Ils sont ingénieurs sur des cargos, serveurs sur des paquebots de luxe, cuisiniers sur des traversiers… Tous attendent depuis des mois de rentrer chez eux, une situation que les Nations unies présentent comme une crise humanitaire qui s’aggrave, et aurait déjà entraîné des suicides.

La plupart sont restés coincés sur le navire qui les employait à la fin de leur embarquement, car les restrictions aux frontières empêchaient l’arrivée de la relève.

« Psychologiquement, je n’en peux plus, mais je tiens parce que je n’ai pas d’autre option », expliquait fin juin à l’AFP M. Duseja via WhatsApp alors que le cargo indien où il travaille mouillait dans les eaux malaisiennes.
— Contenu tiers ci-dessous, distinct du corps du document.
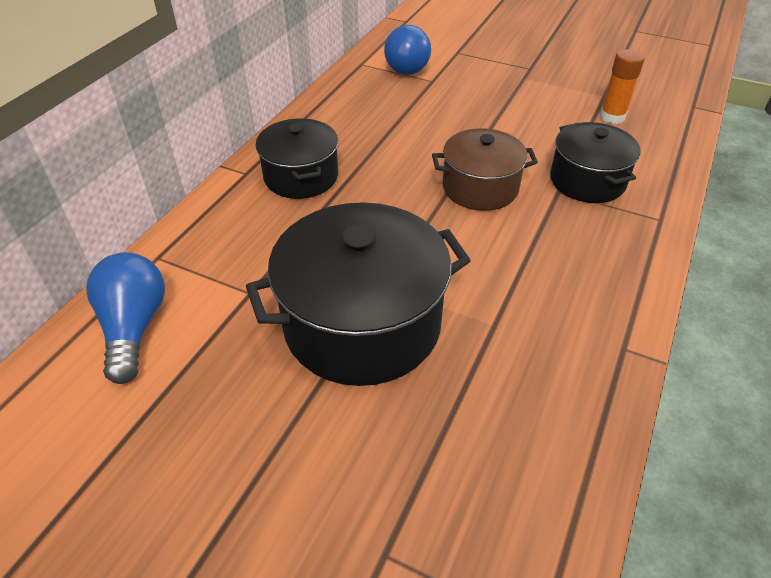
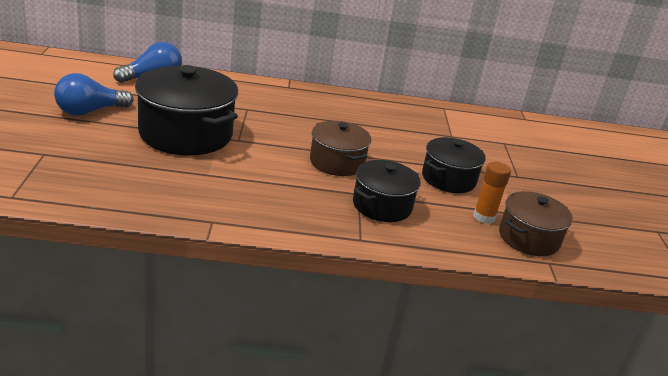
camera: 60 degrees right, 15 degrees down
(301, 177) = (298, 102): black pot -> black pot (448, 179)
(405, 65) = (460, 124): blue light bulb -> blue light bulb (89, 111)
(651, 103) = (528, 238): none -> brown pot

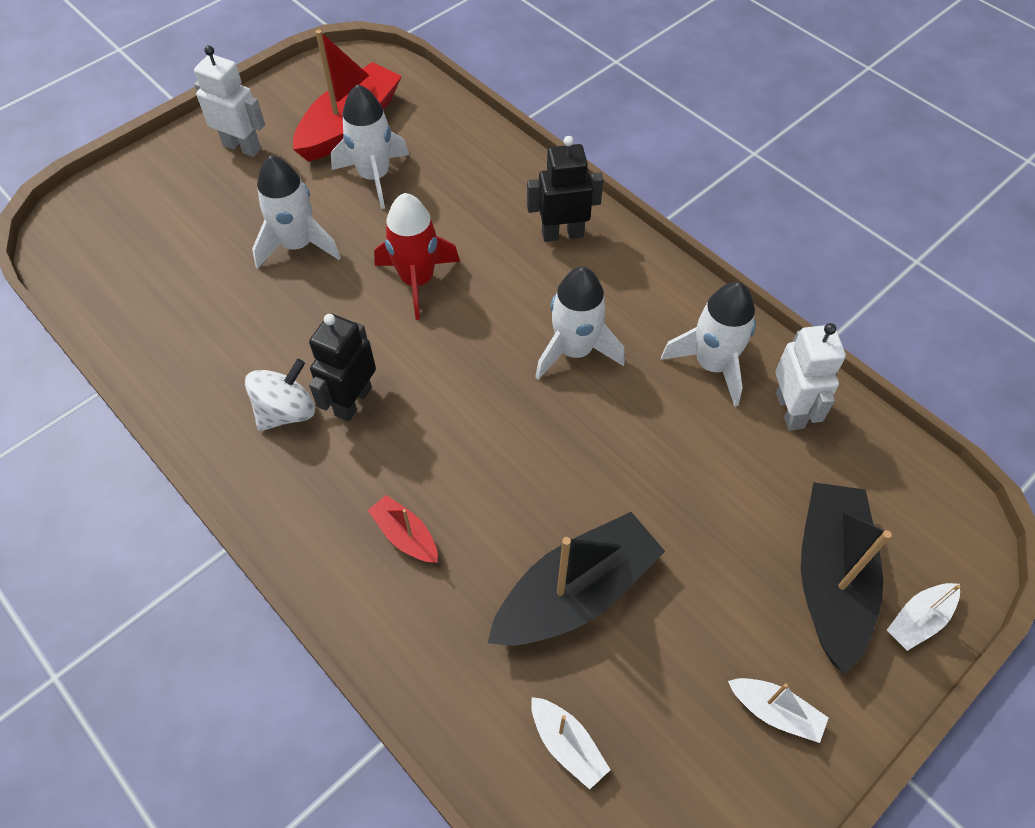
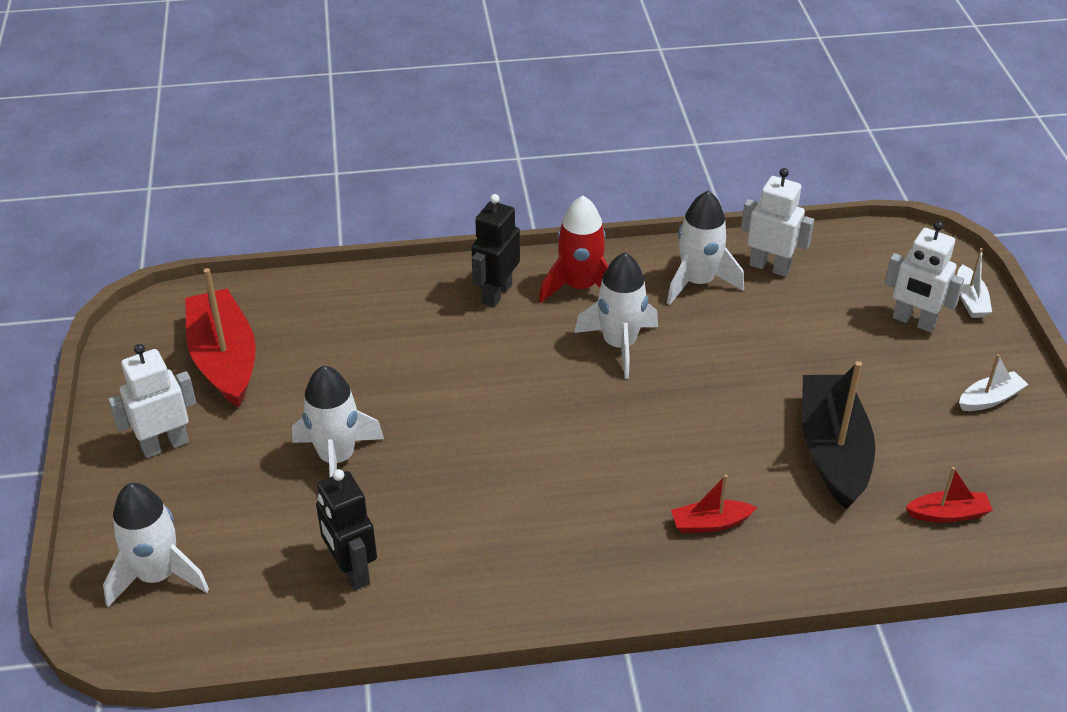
camera: 55 degrees left, 15 degrees down
(286, 411) = (522, 546): white spinning top -> none
(353, 401) = (550, 498): black robot -> black robot (351, 571)
(374, 176) = (309, 372): white rocket -> white rocket (158, 576)
(417, 280) = (459, 400): red rocket -> red rocket (580, 287)
(567, 745) = (948, 514): white boat -> red boat
(830, 579) = (913, 321): black boat -> white robot

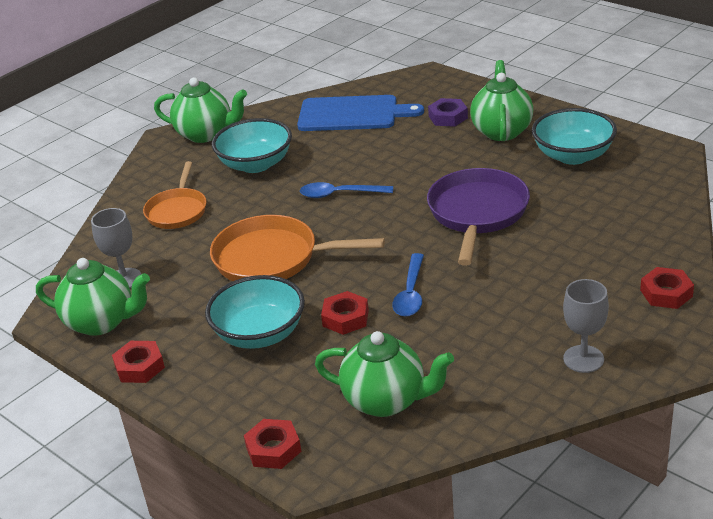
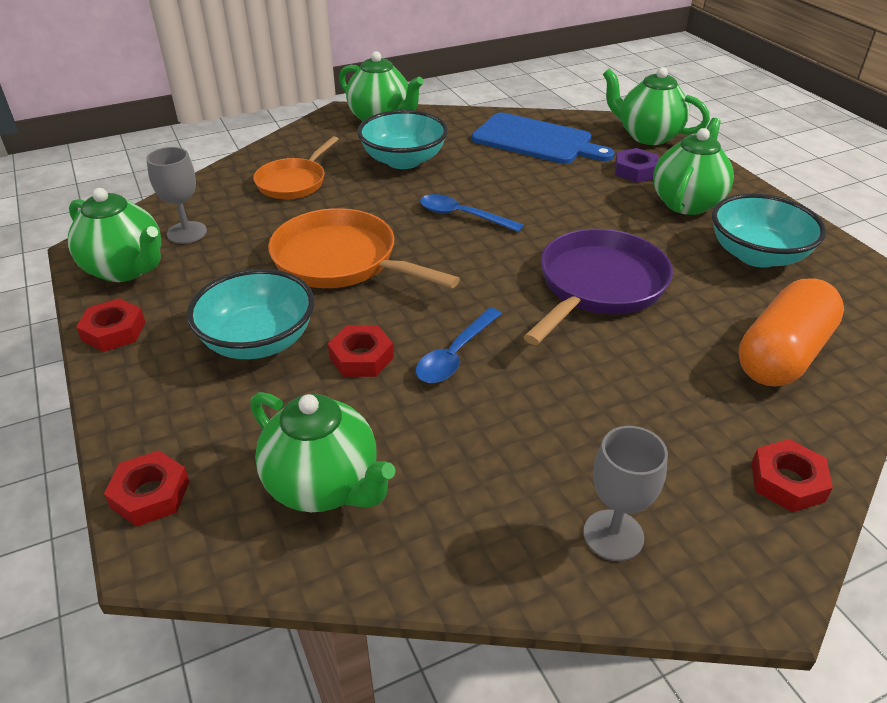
camera: 20 degrees right, 5 degrees up
(439, 84) = (647, 136): none -> green teapot
(624, 219) = (782, 354): none -> orange capsule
« La dernière fois que je suis descendu de ce bateau de 200 mètres, c’était en février. »

M. Duseja, un des 30 000 marins indiens actuellement coincés sur un bateau, avait prolongé son contrat quelques mois avant que la pandémie ne se propage.

« Héros oubliés »

Les matelots travaillent généralement pendant six à huit mois avant de se faire relever et de rentrer en avion dans leur pays. La COVID-19 est venue enrayer cette mécanique en semant le chaos dans les voyages internationaux.

« On dénombre actuellement plus de 200 000 marins coincés en mer et qui ont dépassé le terme de leur contrat », indiquait récemment Guy Platten, secrétaire général de la Chambre internationale de la marine marchande (ICS).
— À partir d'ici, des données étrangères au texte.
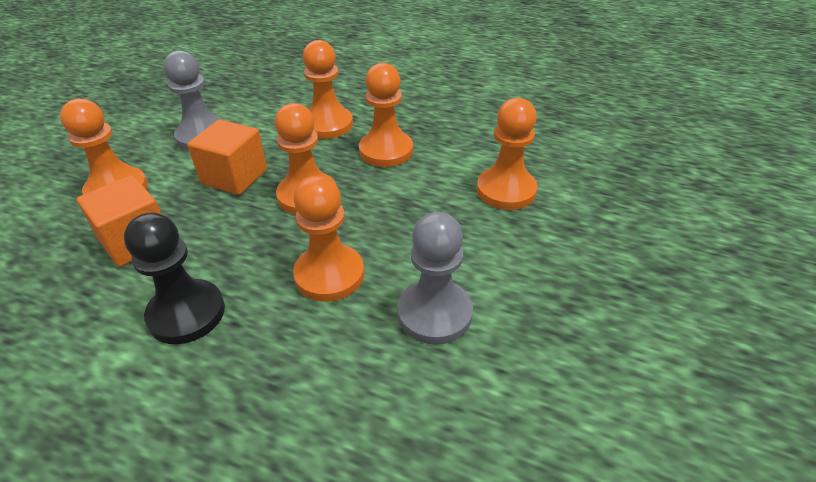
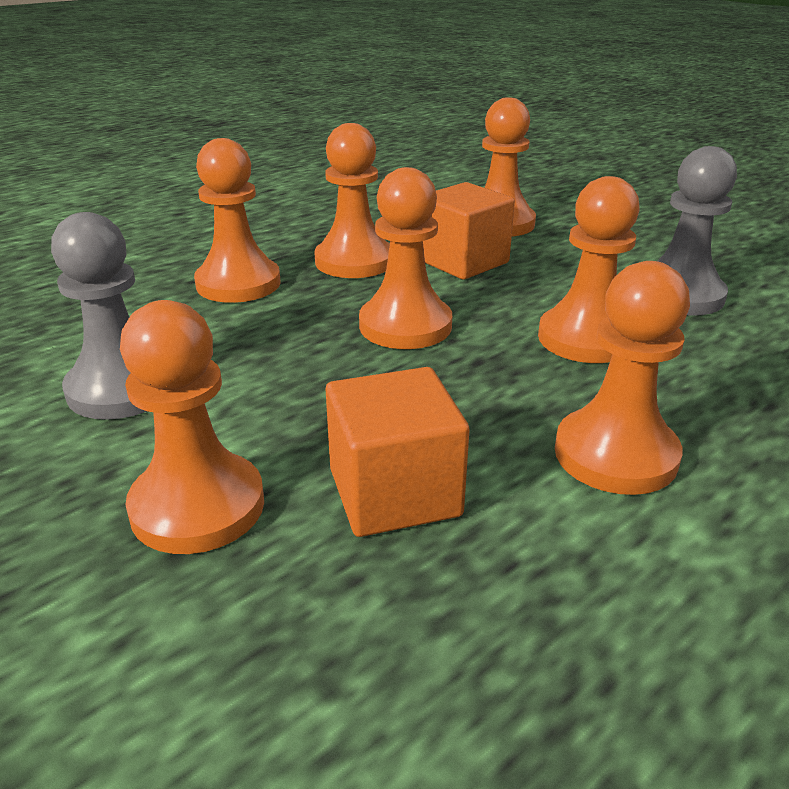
camera: 65 degrees left, 10 degrees down
(186, 313) = (615, 455): black pawn -> orange pawn
(234, 177) = (294, 374): orange cube -> orange cube (463, 261)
« Ces héros oubliés du commerce mondial travaillent 12 heures par jour, sept jours par semaine, pour nous approvisionner en nourriture, en médicaments et en carburant en ces heures difficiles ».

Une situation d’une gravité telle qu’une dizaine de pays ont promis en juillet, lors du Sommet maritime international en Grande-Bretagne, de reconnaître la profession comme « essentielle », afin de permettre aux marins de rentrer chez eux.
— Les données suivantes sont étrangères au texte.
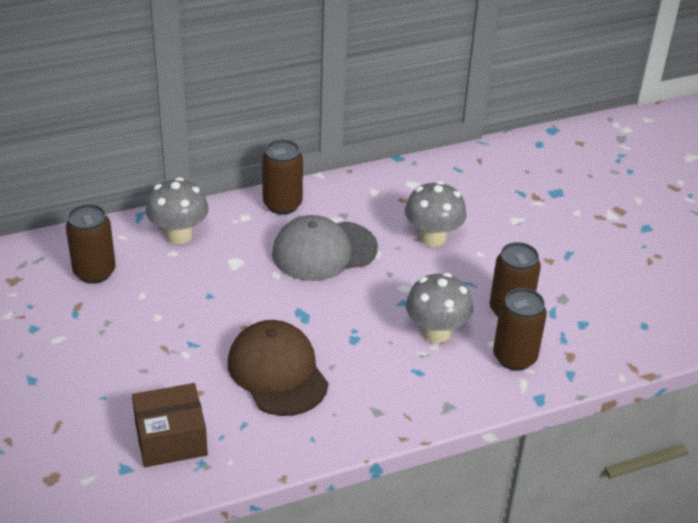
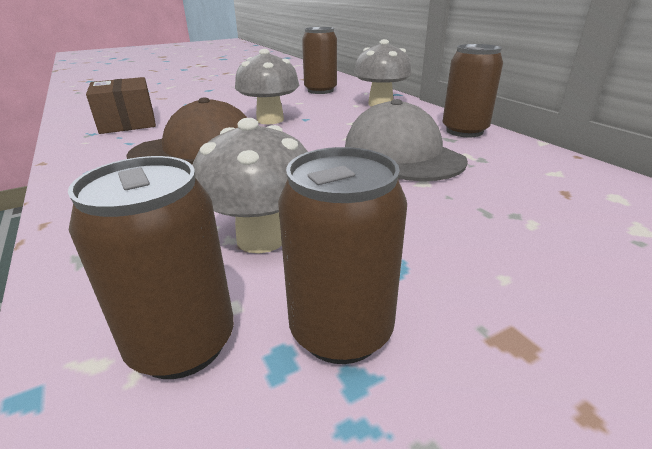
camera: 85 degrees right, 10 degrees down
(432, 238) = (499, 222): grey mushroom -> grey mushroom (270, 120)

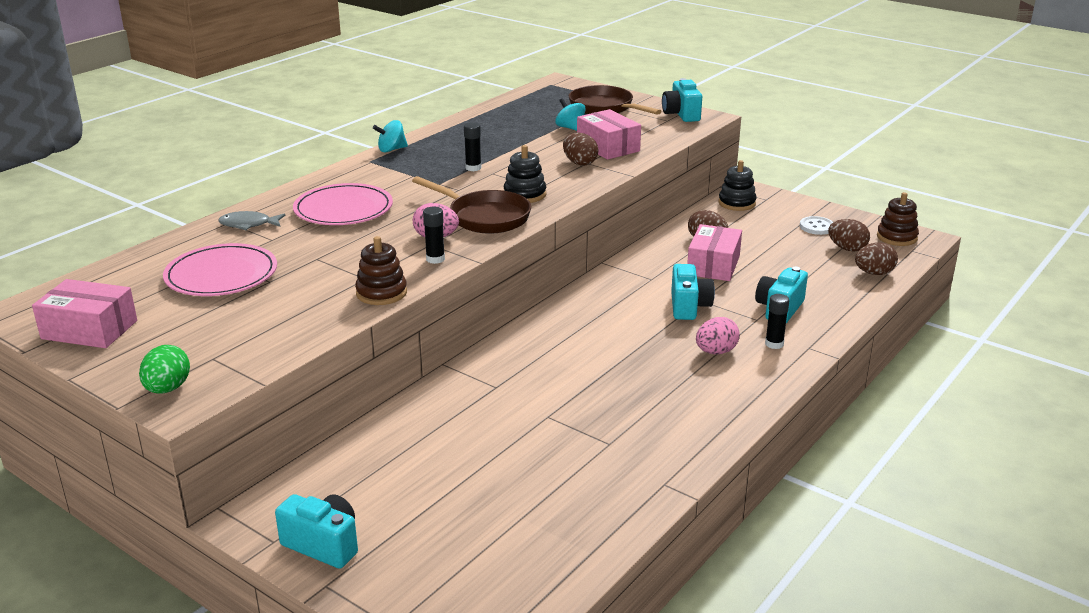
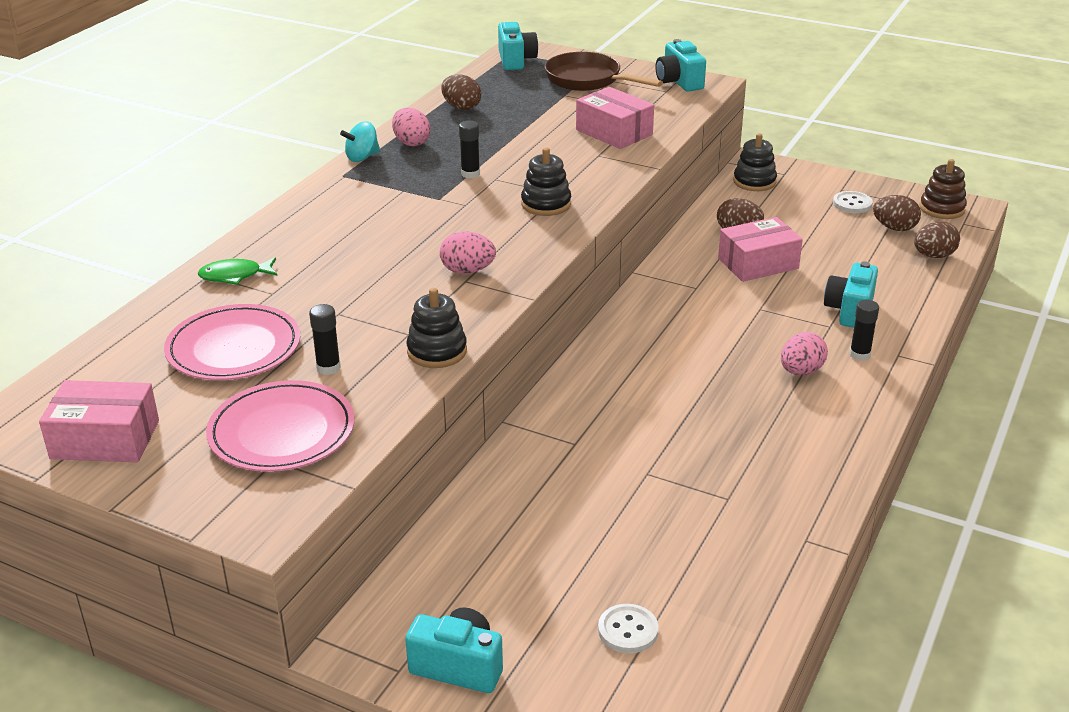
camera: 10 degrees left, 5 degrees up
(167, 389) = (240, 507): green egg -> none
(248, 224) = (235, 276): grey fish -> green fish
(343, 209) = (341, 244): pink plate -> pink plate (282, 432)
(381, 293) = (437, 351): brown stacking toy -> black stacking toy
(435, 259) = (480, 300): black glue stick -> black glue stick (328, 368)
(436, 142) = (411, 142): none -> pink egg
(477, 535) = (628, 630): none -> white button
(484, 217) = (512, 238): brown pan -> none
(570, 128) = (560, 110): turquoise spinning top -> none
(579, 163) = (591, 156): brown egg -> brown egg (461, 107)
(689, 306) = (750, 318): turquoise camera -> turquoise camera (516, 60)
(713, 265) = (758, 263): pink box -> pink box turned 60 degrees clockwise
Technicien sur un paquebot de luxe, Cherokee Capajo, un Philippin de 31 ans, est resté des mois en mer, dans l’impossibilité de débarquer à cause des restrictions liées au coronavirus.

Il avait à peine entendu parler de la COVID-19 quand il est monté à bord du Carnival Ecstasy, fin janvier en Floride. Il n’a pas fallu attendre longtemps avant que plusieurs navires de Carnival se retrouvent immobilisés à cause de la présence du virus à bord.

« Pire expérience maritime »

Les passagers de l’Ecstasy ont débarqué dans le port américain de Jacksonville le 14 mars, mais Cherokee Capajo et ses collègues ont été contraints de rester à bord pendant sept semaines.

Le 2 mai, le navire a appareillé pour les Bahamas où ses 1200 membres d’équipage ont été transférés sur un autre bateau qui les a emmenés à Jakarta, puis en baie de Manille le 29 juin.

Tout ce qu’il voulait, en débarquant deux semaines plus tard après sa quarantaine, c’était « embrasser le sol ».

« Cela a peut-être été ma pire expérience maritime », confiait-il cette semaine à l’AFP sur Messenger, alors qu’il observait une deuxième quarantaine, près de la ville où il réside dans le centre des Philippines.

« On s’inquiète de ne jamais rentrer chez soi, on se demande combien de temps ça va durer. C’est dur, et vraiment triste ».

Environ un quart des marins sont philippins. À en croire les autorités philippines, environ 80 000 sont actuellement coincés en mer.

Ce calvaire a parfois eu des conséquences tragiques, certains médias faisant état de suicides dans des équipages.

Appels à l’aide

Un Philippin est décédé en mai après s’être automutilé à bord du Scarlet Lady alors qu’il mouillait au large de la Floride, selon les gardes-côtes américains.

Les armateurs ont fait part de leurs inquiétudes dans une lettre au secrétaire général de l’ONU Antonio Guterres, dans laquelle ils écrivaient le mois dernier que certains marins étaient coincés dans des embarquements depuis 15 mois.

La Convention du travail maritime limite pourtant à 12 mois la durée des embarquements.

Lala Tolentino, qui gère la branche philippine d’une association britannique de soutien aux marins, dit avoir reçu des « centaines » d’appels à l’aide de marins depuis mars.

« Ils veulent savoir ce qui va leur arriver, comment ils peuvent partir, s’ils peuvent débarquer », explique-t-elle à l’AFP.

Pour Tejasvi Duseja, la quille est en vue.

« Je suis toujours à bord », indiquait cette semaine le marin originaire de Dehradun, ville située dans le nord de l’Inde, au pied de l’Himalaya.

« Mais mentalement, ça va un peu mieux parce qu’on m’a dit que je débarquerais mi-août ».